TAXI TO THE DARK SIDE

A

The subject the mistreatment of prisoners taken by American forces during the Bush Administration’s so-called war on terror has received a good deal of attention in the media, but this documentary by Alex Gibney (“Enron: The Smartest Guys in the Room”) approaches it from a personal perspective that gives it special power and poignancy. “Taxi to the Dark Side” uses as its point of departure the fate of Dilawar, an Afghan taxi driver who was taken into custody in 2002 by American forces in connection with a rocket attack and brought to Bagram Air Force Base, where he died within a week, the cause of death later listed as a homicide.

That case gives Gibney a jumping-off point for a broader analysis about how U.S. interrogation policies were developed by politically-driven operatives in Washington and put into practice by largely untrained personnel—a treatment that includes interviews with officials and journalists, but also with soldiers who actually served as interrogators at Bagram and were charged and tried for their actions there (as opposed to the higher-ups who have escaped punishment) and with ex-prisoners themselves.

But the film always returns to Dilawar’s fate to give the wider story a particular tragic dimension.
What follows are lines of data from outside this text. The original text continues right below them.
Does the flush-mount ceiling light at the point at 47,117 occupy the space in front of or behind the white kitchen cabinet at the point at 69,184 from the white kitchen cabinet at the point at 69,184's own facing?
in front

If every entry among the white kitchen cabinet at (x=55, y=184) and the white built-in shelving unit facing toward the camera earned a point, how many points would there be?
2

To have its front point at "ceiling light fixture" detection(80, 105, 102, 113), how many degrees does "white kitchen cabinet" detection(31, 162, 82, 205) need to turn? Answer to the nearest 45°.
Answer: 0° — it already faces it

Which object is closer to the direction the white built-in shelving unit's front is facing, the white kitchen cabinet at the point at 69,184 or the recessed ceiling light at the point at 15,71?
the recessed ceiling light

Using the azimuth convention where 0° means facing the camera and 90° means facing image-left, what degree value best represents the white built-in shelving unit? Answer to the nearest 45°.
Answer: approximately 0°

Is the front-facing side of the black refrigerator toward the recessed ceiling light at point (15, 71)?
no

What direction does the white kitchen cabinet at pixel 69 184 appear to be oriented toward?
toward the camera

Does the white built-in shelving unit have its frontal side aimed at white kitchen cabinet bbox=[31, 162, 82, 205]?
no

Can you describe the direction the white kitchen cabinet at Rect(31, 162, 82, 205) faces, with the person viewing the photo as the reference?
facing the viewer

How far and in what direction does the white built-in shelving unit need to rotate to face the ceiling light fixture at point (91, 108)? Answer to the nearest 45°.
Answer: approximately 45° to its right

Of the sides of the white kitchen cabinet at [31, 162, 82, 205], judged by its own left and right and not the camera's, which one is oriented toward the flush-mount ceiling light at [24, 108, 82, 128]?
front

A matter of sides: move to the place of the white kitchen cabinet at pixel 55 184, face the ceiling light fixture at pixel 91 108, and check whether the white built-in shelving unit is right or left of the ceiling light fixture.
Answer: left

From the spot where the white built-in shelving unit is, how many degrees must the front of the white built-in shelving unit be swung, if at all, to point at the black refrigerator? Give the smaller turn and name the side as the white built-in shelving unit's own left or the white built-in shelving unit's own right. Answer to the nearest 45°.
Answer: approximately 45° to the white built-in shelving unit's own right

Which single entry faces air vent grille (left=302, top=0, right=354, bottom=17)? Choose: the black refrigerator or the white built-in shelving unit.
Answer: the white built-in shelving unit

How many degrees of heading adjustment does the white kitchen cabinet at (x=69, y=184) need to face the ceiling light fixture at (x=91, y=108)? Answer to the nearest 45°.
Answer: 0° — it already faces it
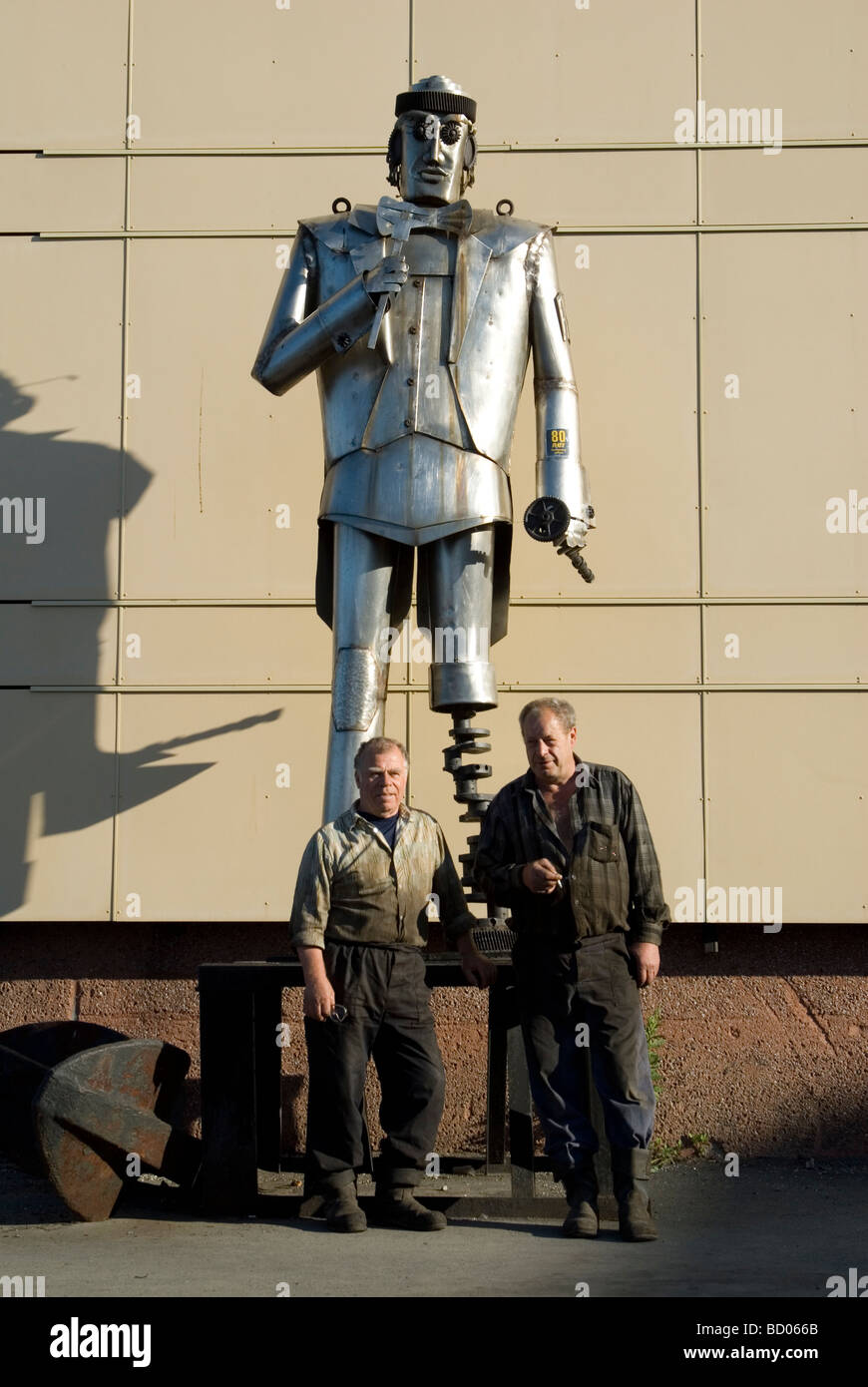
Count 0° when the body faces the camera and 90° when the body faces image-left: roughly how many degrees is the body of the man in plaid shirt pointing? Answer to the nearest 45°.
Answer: approximately 0°

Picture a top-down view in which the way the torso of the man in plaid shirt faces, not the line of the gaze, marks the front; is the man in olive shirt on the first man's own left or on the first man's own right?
on the first man's own right

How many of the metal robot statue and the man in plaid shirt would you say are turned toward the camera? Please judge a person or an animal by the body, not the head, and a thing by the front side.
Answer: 2
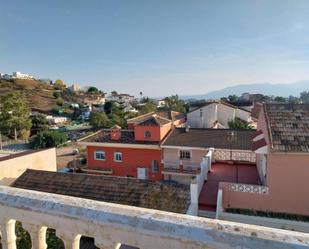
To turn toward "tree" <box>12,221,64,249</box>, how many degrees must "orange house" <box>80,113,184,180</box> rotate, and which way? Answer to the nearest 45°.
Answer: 0° — it already faces it

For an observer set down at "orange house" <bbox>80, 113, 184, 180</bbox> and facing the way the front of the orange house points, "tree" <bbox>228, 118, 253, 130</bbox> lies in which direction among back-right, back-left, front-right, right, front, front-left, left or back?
back-left

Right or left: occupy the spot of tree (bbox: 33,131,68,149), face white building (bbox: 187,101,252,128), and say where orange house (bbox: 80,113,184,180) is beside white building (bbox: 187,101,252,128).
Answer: right

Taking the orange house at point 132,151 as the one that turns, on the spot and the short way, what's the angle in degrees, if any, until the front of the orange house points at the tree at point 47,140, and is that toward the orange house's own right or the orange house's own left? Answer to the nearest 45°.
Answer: approximately 135° to the orange house's own right

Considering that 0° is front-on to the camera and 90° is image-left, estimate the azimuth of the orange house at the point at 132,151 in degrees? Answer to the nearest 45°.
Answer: approximately 0°

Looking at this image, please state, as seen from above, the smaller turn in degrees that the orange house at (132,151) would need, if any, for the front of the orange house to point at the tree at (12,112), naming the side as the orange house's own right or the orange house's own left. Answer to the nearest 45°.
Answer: approximately 135° to the orange house's own right

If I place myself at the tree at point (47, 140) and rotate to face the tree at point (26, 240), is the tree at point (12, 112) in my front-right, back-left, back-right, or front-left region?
back-right

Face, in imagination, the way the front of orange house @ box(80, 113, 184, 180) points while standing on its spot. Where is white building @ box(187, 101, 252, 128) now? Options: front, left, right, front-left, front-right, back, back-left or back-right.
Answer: back-left
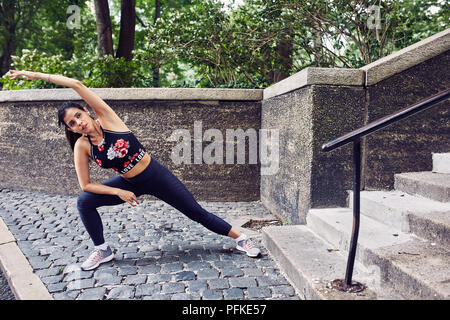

The recreation of his case is at once sobering and infuriating, and the footage of his family is wrenching, quietly but compellingly showing that the policies the film depicts unwittingly sabotage the very goals they’re meant to achieve.

The film is expertly shot and edited, making its points with authority but without becoming strident or dunning. It’s eloquently capped by footage of Gibney’s late father over the final credits—a former Naval interrogator so furious over what he viewed as the perversion of his former profession that he urged his son to make a film about it. That gives a second highly personal aspect to “Taxi to the Dark Side,” which probably explains why it’s such a moving piece of work.